I've found a small work-around which uses a frameset within a frameset which has 2 blank columns either side of the data but that means the scrollbars from frames 2 and 3 are out of alignment.

Any ideas?

Edit : The code I have currently is :

<html xmlns="http://www.w3.org/1999/xhtml" >
<head id="Head1" runat="server" />
<frameset rows="10%,65%,25%" border=0 frameborder="no">
    <frame name="nav" noresize scrolling="no" src='NavigationBar.aspx?NAVIGATION=<%=sDisplayNavigation %>'>
    <frameset cols="1*,1010px,1*">
        <frame name="lspace" scrolling="no" src="border.htm">
        <frame name= "main" scrolling="auto" src='<%=sMainTextURL%>#highlight'>
        <frame name="rspace" scrolling="no" src="border.htm">
    </frameset>
    <frame name="suggest" scrolling="yes" noresize src='<%=sSuggestURL%>'>
</frameset>
</html>
+2  A: 

I think what you are looking for is a way to inject some CSS into the other frame, even though it comes from another site.

I think this will not be possible without a server side script to request the page and modify it.

Javascript has ways to modify other frames using window.frames[] and using DOM traversal just like for elements in the local frame.
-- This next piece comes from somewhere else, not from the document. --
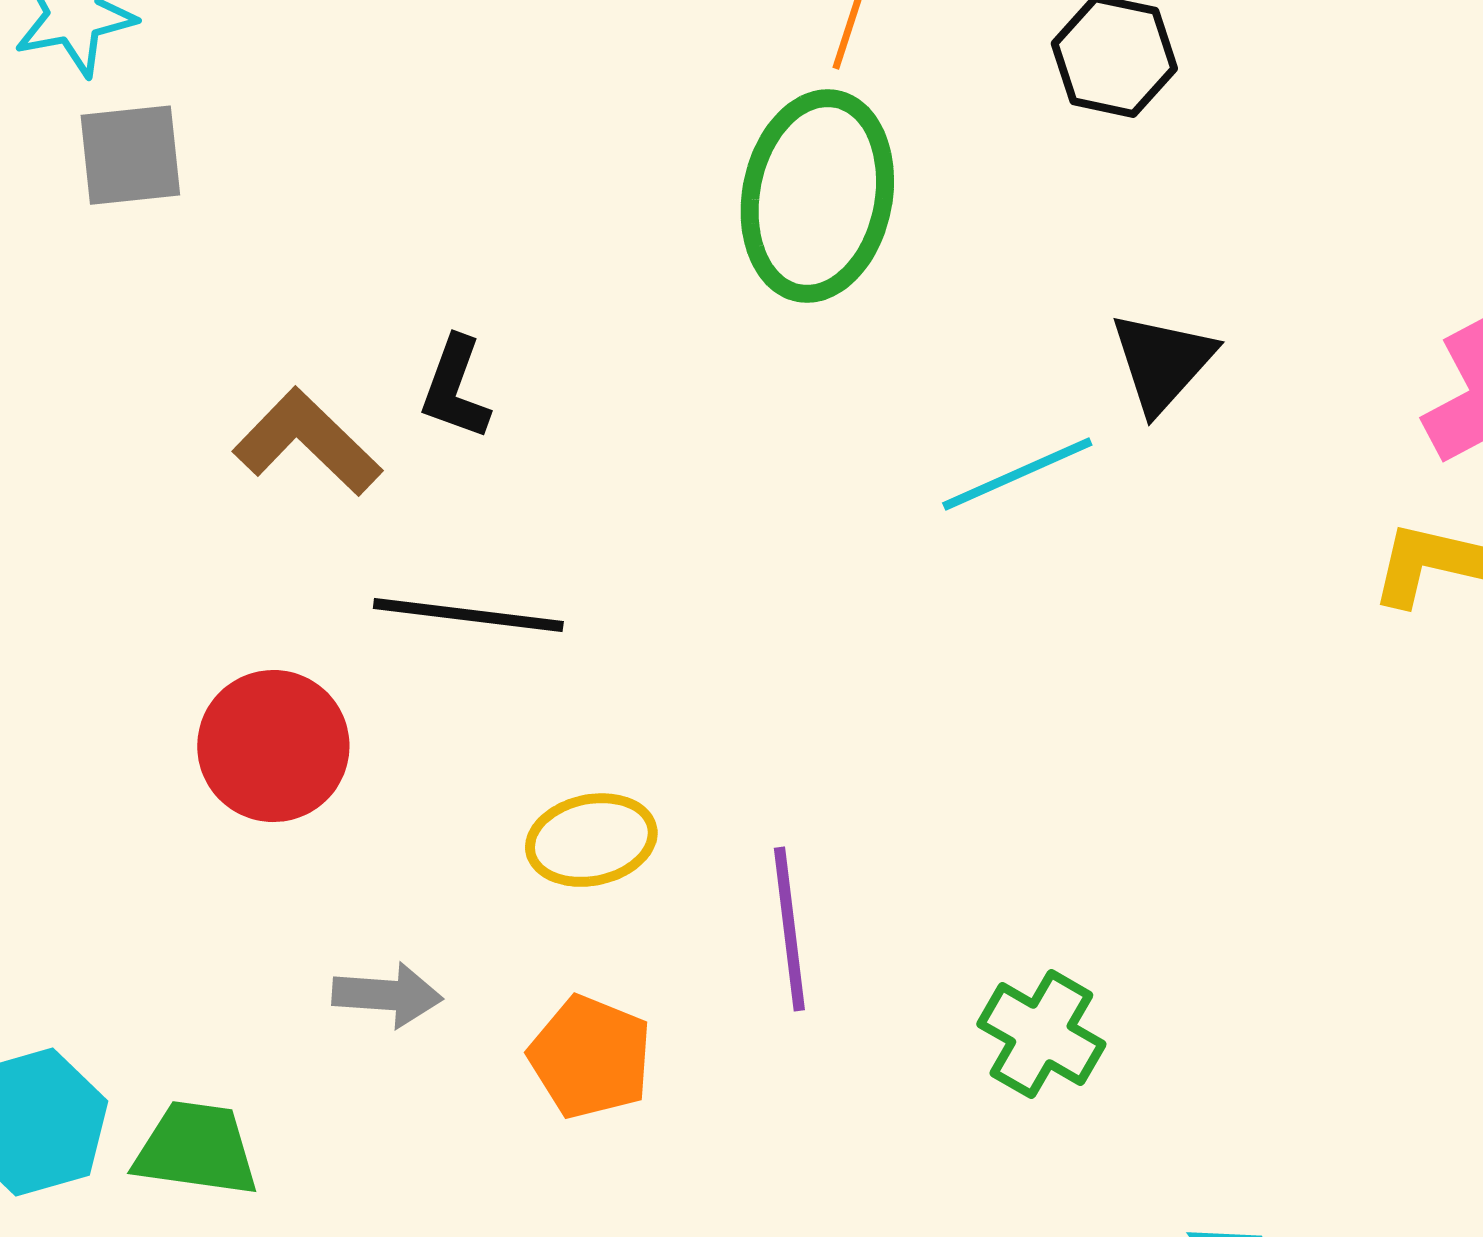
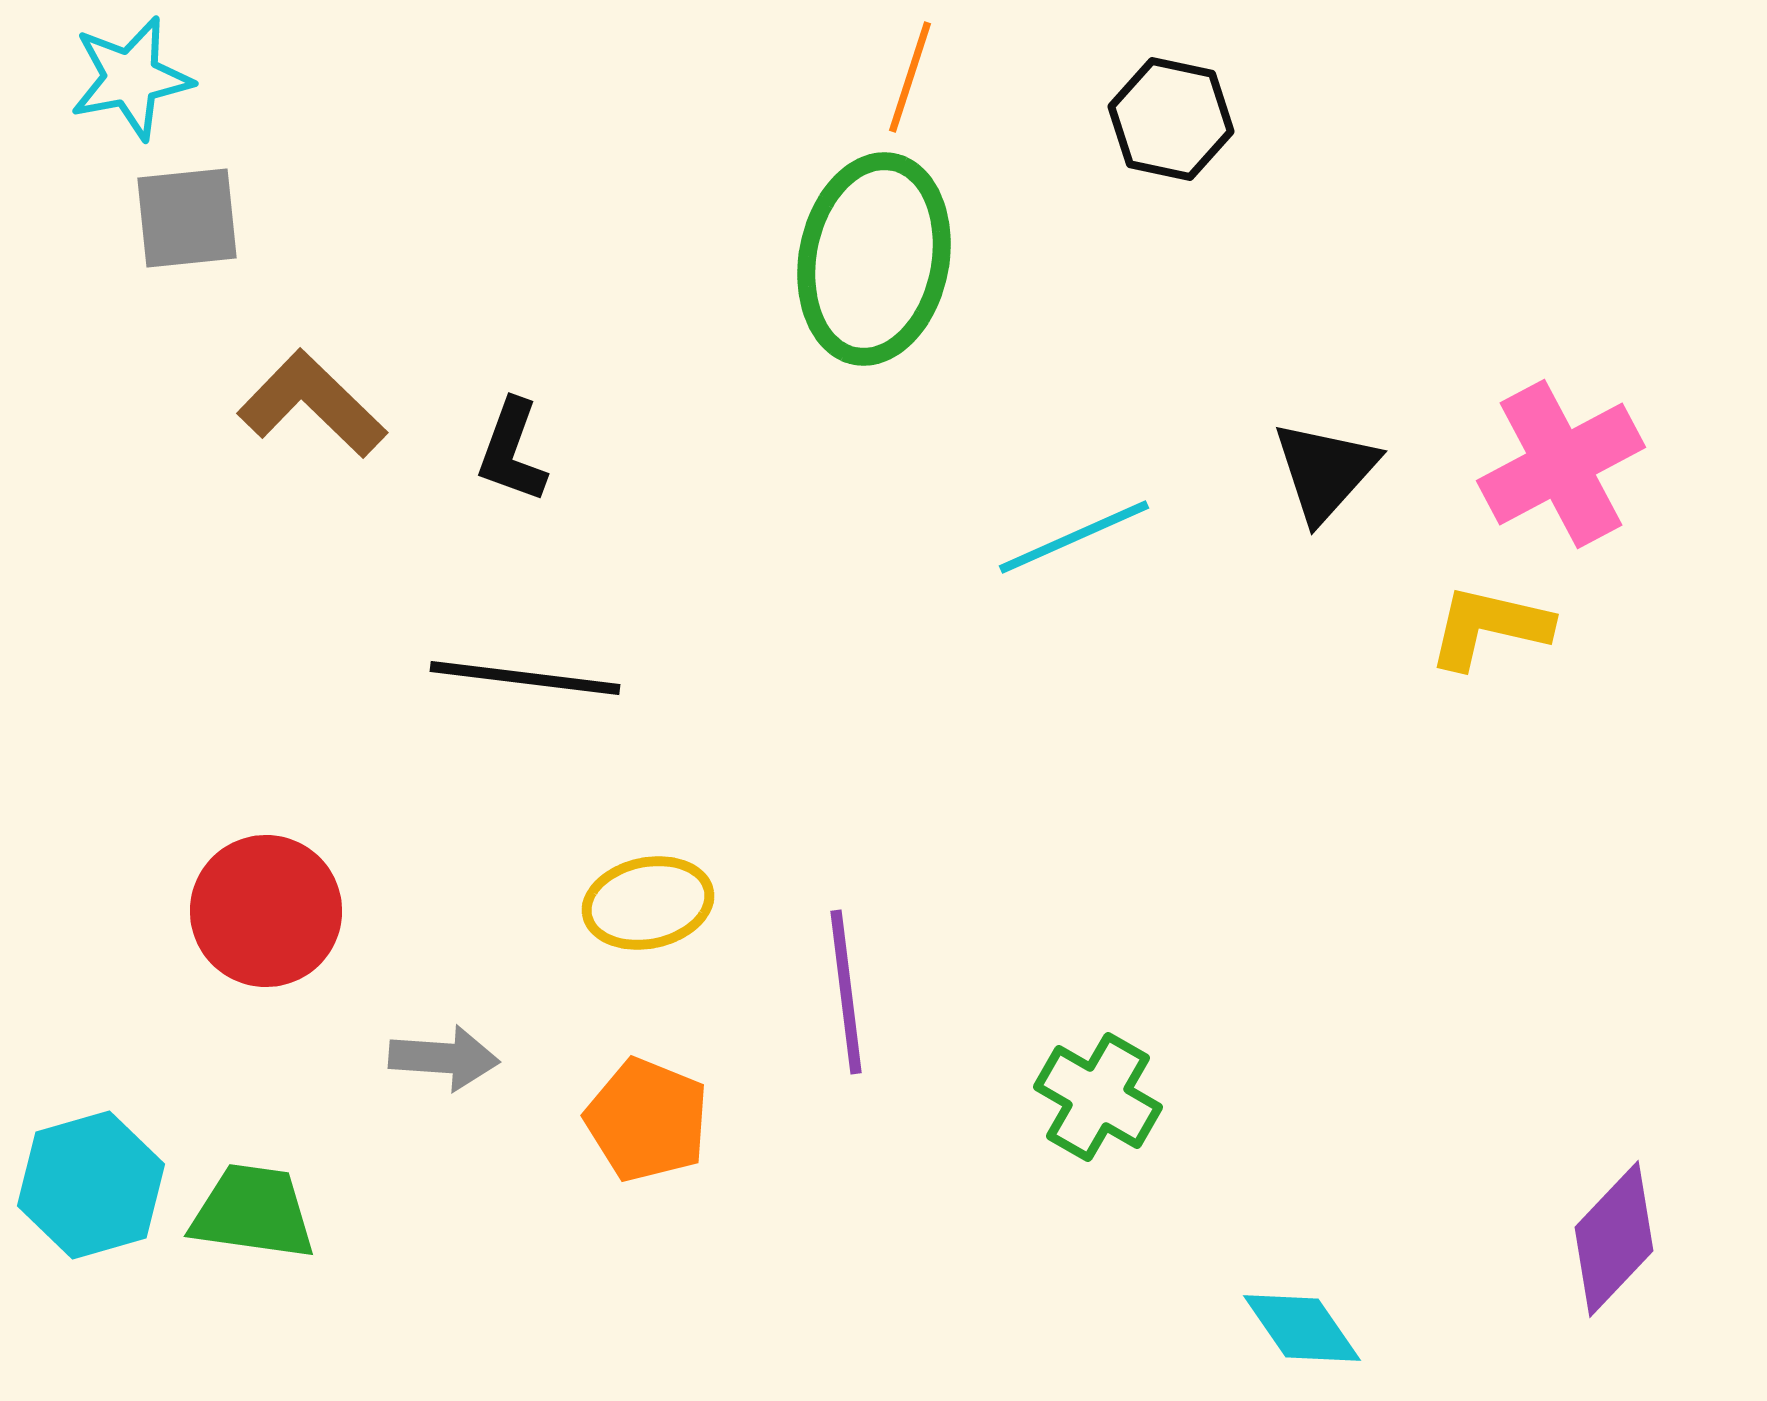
black triangle: (1162, 362) -> (1325, 471), moved
brown L-shape: (307, 442) -> (312, 404), moved
red circle: (273, 746) -> (266, 911), moved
This will be problematic for you because of the "same-origin policy". This basically means that javascript in a frame loaded from example.com can not access the DOM in a frame loaded from foo.com. Even if you have similar domains, foo.example.com and bar.example.com, they are treated as separate domains in the browser so your javascript from one is not allowed to access the other.

This affects ajax calls using XMLHttpRequest as well. There are ways of reducing the impact of this, but I think you need to be able to run javascript on both sides of the line.

I recently tried something similar to what you are doing, where I wanted to embed one site in another, but the same-origin policy made it impractical.

The other way to do this is server-side instead of client-side. Create a php script which requests content from the other server on behalf of the client, and then serves it as if it was on your server all along. Then your javascript, now on the same server, can do what it will with that frame. If the other site uses a lot of cookies or ajax, this could be tricky, but your php won't have a same-origin policy to deal with.